Mohamed Awadeh Anzeh told the BBC the area had been busy with people and market traders “going about their normal lives” when the strike hit.

He continued: “Suddenly, while we were sitting, there was a sound. It went dark... I was feeding my little child.

“I don't know what happened. Suddenly, I took him and started running... and while I was running, I saw blood coming down from my leg.”

He described a “terrifying” scene and said he had witnessed body parts strewn across the street.

Iqram Sallout said there had been no prior warning a strike could be imminent in the area, which he told the BBC had been filled with people forced from their homes by the conflict.

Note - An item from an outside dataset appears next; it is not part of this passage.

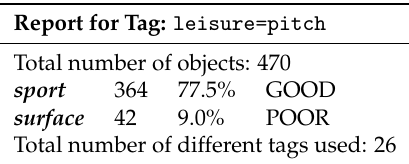
Table 2. The compliance of objects with the suggested tagging in the OSM Map Features wiki page for the target tag leisure=pitch is shown for Christchurch, New Zealand.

“There are many displaced people - you couldn’t even walk in the streets, there were many tents and people, including young people”.

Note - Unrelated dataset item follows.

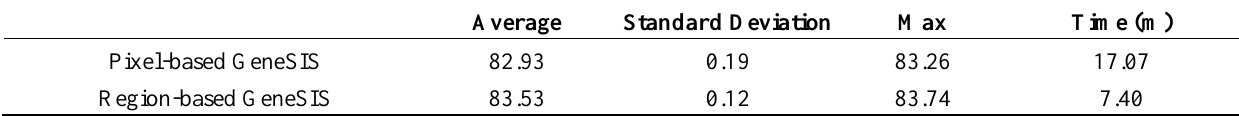
Table 4. Average OA, standard deviation of OA, maximum OA, and execution time for the two GeneSIS versions in Koronia Image.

He added: “The injuries we saw were severe, even among young children.”

One video from Nasser hospital in Khan Younis, where the casualties from Abasan al-Kabira were taken, showed more than a dozen dead and seriously wounded people, including several children, on the floor of one room.

Image source, Reuters
Image caption,

The attack resulted in the deaths of women and children, witnesses said

This was the fourth attack on or near to schools sheltering displaced people in four days.

The Israeli military said it had carried out the first three strikes because Hamas politicians, police officers and fighters were using them as bases:

  • On Saturday, 16 people were killed in a strike on a school run by the UN agency for Palestinian refugees (Unrwa) in the urban Nuseirat refugee camp, in central Gaza, which had about 2,000 displaced people sheltering inside, according to the Hamas-run health ministry

  • On Sunday, a strike on a church-run school in Gaza City killed a senior Hamas government official and three other people, local sources said

  • On Monday night, several people were reportedly wounded in a strike on another Unrwa-run school in Nuseirat.

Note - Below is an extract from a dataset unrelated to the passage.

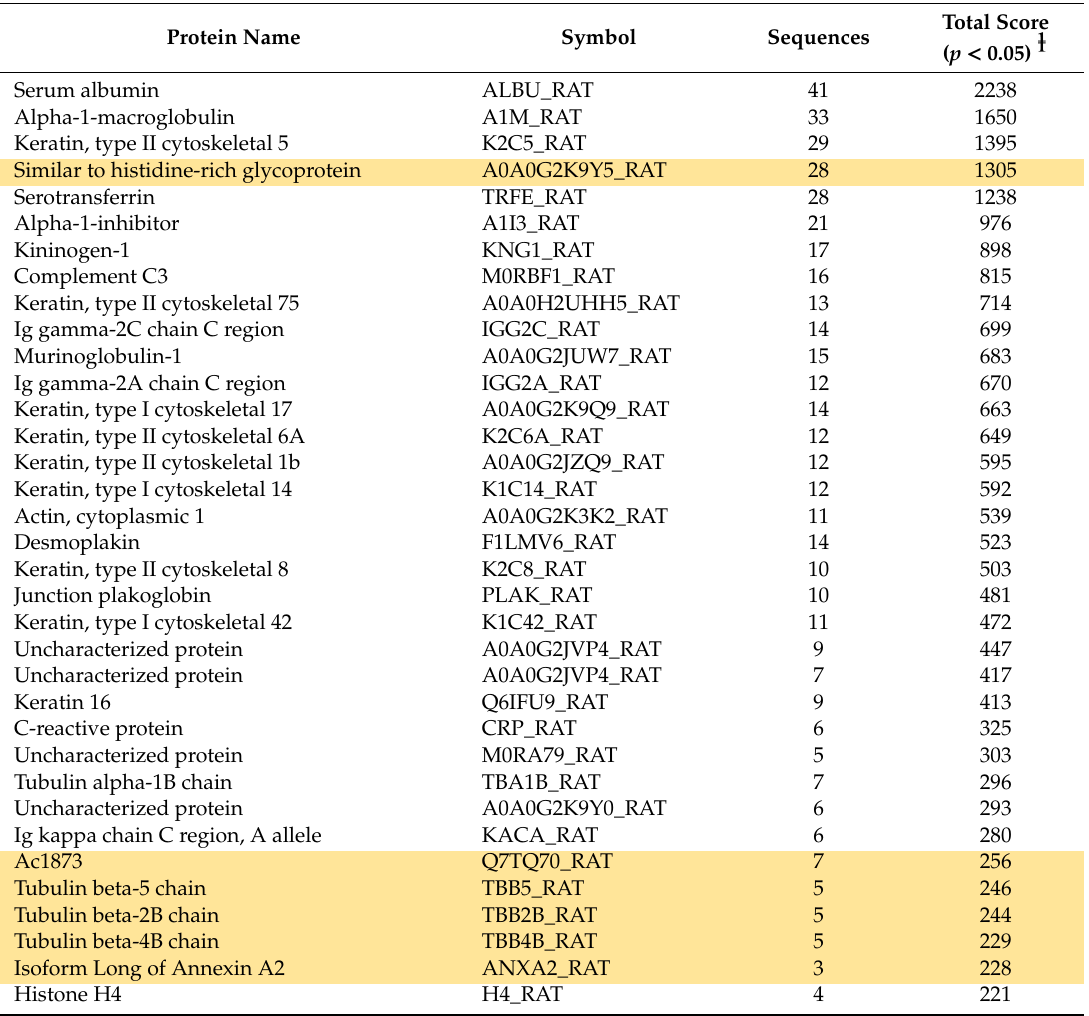
Table 4. Deiminated proteins in plasma-EVs of pre-motor PD rats ( Rattus norvegicus ), as identified by F95-enrichment and LC-MS / MS analysis. Deiminated proteins in pre-motor PD rat plasma were isolated by immunoprecipitation using the pan-deimination F95 antibody. The resulting F95-enriched eluate was then analysed by LC-MS / MS and peak list files submitted to mascot. Rattus norvegicus species-specific peptide sequence hits are listed, showing number of sequences for protein hits and total score. Orange highlighted rows indicate protein hits identified in plasma-EVs of pre-motor PD rats, but not in plasma-EVs of sham-treated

The head of Unrwa, Philippe Lazzarini, said two thirds of its schools in Gaza had been hit, and some had been “bombed out”, since the start of the war.

“Schools have gone from safe places of education and hope for children to overcrowded shelters and often ending up a place of death and misery,” he wrote on X.

“The blatant disregard of international humanitarian law cannot become the new normal."

In a separate development in northern Gaza on Wednesday, the Israeli military said its troops had conducted an overnight operation against Hamas and Palestinian Islamic Jihad fighters who were operating in an Unrwa headquarters in Gaza City and using it as a base to carry out attacks.

The military said troops had opened a “defined corridor to facilitate the evacuation of civilians” from the area before they entered the structure and “eliminated terrorists in close-quarters combat”.

There was no immediate comment from Unrwa.

Israeli ground forces have re-entered several areas of Gaza City in the past two weeks following what the military has said is intelligence indicating that Hamas and PIJ fighters have regrouped there since the start of the year.

The Israeli military launched a campaign in Gaza to destroy Hamas in response to an unprecedented attack on southern Israel on 7 October, during which about 1,200 people were killed and 251 others were taken hostage.

More than 38,240 people have been killed in Gaza since then, according to the territory's Hamas-run health ministry.